Storicamente. Laboratorio di storia
Aborto a pagamento
Vi è una differenza fondamentale tra il considerare l'aborto unicamente come una conseguenza del disagio economico e il fatto invece che esso sia inscrivibile in un sistema che è sociale, culturale e anche economico, di cui donne e uomini sono parte con il loro bagaglio di diritti di cittadinanza. Scriveva con molta chiarezza in proposito Natalia Aspesi nel 1976: «una donna non ha diritto di abortire solo perché è particolarmente disgraziata, tanti figli, tanta miseria, mariti inesistenti o irresponsabili e neanche un cane che le dia una mano.
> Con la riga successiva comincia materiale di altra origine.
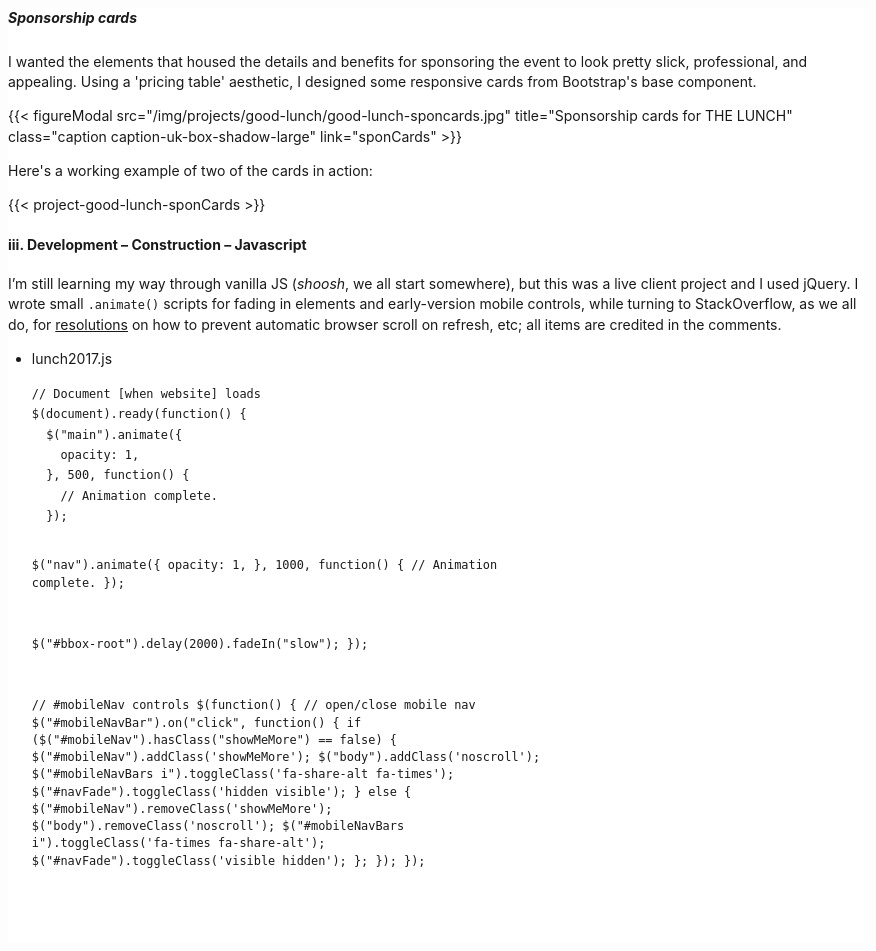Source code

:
 ```scss
```

##### Sponsorship cards

I wanted the elements that housed the details and benefits for sponsoring the event to look pretty slick, professional, and appealing. Using a 'pricing table' aesthetic, I designed some responsive cards from Bootstrap's base component.


{{< figureModal src="/img/projects/good-lunch/good-lunch-sponcards.jpg" title="Sponsorship cards for THE LUNCH" class="caption caption-uk-box-shadow-large" link="sponCards" >}}

Here's a working example of two of the cards in action:

{{< project-good-lunch-sponCards >}}

#### iii. Development – Construction – Javascript

I’m still learning my way through vanilla JS (*shoosh*, we all start somewhere), but this was a live client project and I used jQuery. I wrote small `.animate()` scripts for fading in elements and early-version mobile controls, while turning to StackOverflow, as we all do, for [resolutions](http://stackoverflow.com/a/18633915) on how to prevent automatic browser scroll on refresh, etc; all items are credited in the comments.

<ul class="uk-margin-remove-top" uk-accordion="multiple: true; duration: 400; transition: ease-in-out">
  <li>
    <div class="uk-accordion-title uk-text-small">
      lunch2017.js
    </div>
    <div class="uk-accordion-content">
<pre><code class="lang-js hljs">// Document [when website] loads
$(document).ready(function() {
  $("main").animate({
    opacity: 1,
  }, 500, function() {
    // Animation complete.
  });

  $("nav").animate({
    opacity: 1,
  }, 1000, function() {
    // Animation complete.
  });

  $("#bbox-root").delay(2000).fadeIn("slow");
});


// #mobileNav controls
$(function() {
  // open/close mobile nav
  $("#mobileNavBar").on("click", function() {
    if ($("#mobileNav").hasClass("showMeMore") == false) {
      $("#mobileNav").addClass('showMeMore');
      $("body").addClass('noscroll');
      $("#mobileNavBars i").toggleClass('fa-share-alt fa-times');
      $("#navFade").toggleClass('hidden visible');
    } else {
      $("#mobileNav").removeClass('showMeMore');
      $("body").removeClass('noscroll');
      $("#mobileNavBars i").toggleClass('fa-times fa-share-alt');
      $("#navFade").toggleClass('visible hidden');
    };
  });
});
Una donna […] ha comunque diritto di abortire per il solo fatto che ha deciso, anche se non è in grado di elencare una serie di disgrazie particolarmente allucinanti. Poiché l’aborto in nessun caso può essere un'elemosina, una specie di sussidio, qualcosa che può essere giustificato solo da condizioni economiche terribili» [N. Aspesi, Quando l’aborto arriva in tribunale, «La Repubblica», 17 febbraio 1976].
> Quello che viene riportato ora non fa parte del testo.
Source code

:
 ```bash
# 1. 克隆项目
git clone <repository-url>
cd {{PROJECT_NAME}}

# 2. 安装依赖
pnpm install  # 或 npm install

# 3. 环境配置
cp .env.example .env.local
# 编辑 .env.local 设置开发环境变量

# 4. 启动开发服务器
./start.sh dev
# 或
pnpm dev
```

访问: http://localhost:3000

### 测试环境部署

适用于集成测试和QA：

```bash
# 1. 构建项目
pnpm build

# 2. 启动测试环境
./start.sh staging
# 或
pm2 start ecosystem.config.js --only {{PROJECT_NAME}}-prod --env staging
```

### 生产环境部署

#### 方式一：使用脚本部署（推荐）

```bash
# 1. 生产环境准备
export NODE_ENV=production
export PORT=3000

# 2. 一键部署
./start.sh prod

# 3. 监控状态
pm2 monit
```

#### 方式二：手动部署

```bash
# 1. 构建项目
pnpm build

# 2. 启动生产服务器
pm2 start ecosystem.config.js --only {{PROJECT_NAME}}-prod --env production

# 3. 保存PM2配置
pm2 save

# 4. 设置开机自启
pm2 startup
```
Abortire in una clinica a metà degli anni settanta poteva costare dalle 250. 000 a un milione di lire e in cinquanta milioni di lire si può stimare il giro d’affari mensile, del tutto esente tasse, in un sistema di copertura che garantiva vantaggi per tutti [S. Luzzi, Salute e sanità, cit. ,   255-256]. Le altre donne, pur sempre pagando l’intervento una cifra considerevole - dalle 20. 000 alle 150. 000 lire, a seconda se si chiedeva l’anestesia oppure no e a seconda del tipo di “professionalità” di chi lo praticava- rischiavano la vita giornalmente sui tavoli da cucina di medici compiacenti che praticavano gli aborti in casa loro o di altre donne, di ostetriche improvvisate e praticone di ogni genere, che non avevano né scrupoli né sufficienti conoscenze per agire altrimenti, e la rischiavano quasi sempre per quella condizione di impossibilità di scelta data dalla povertà, dal disagio, dall’indigenza.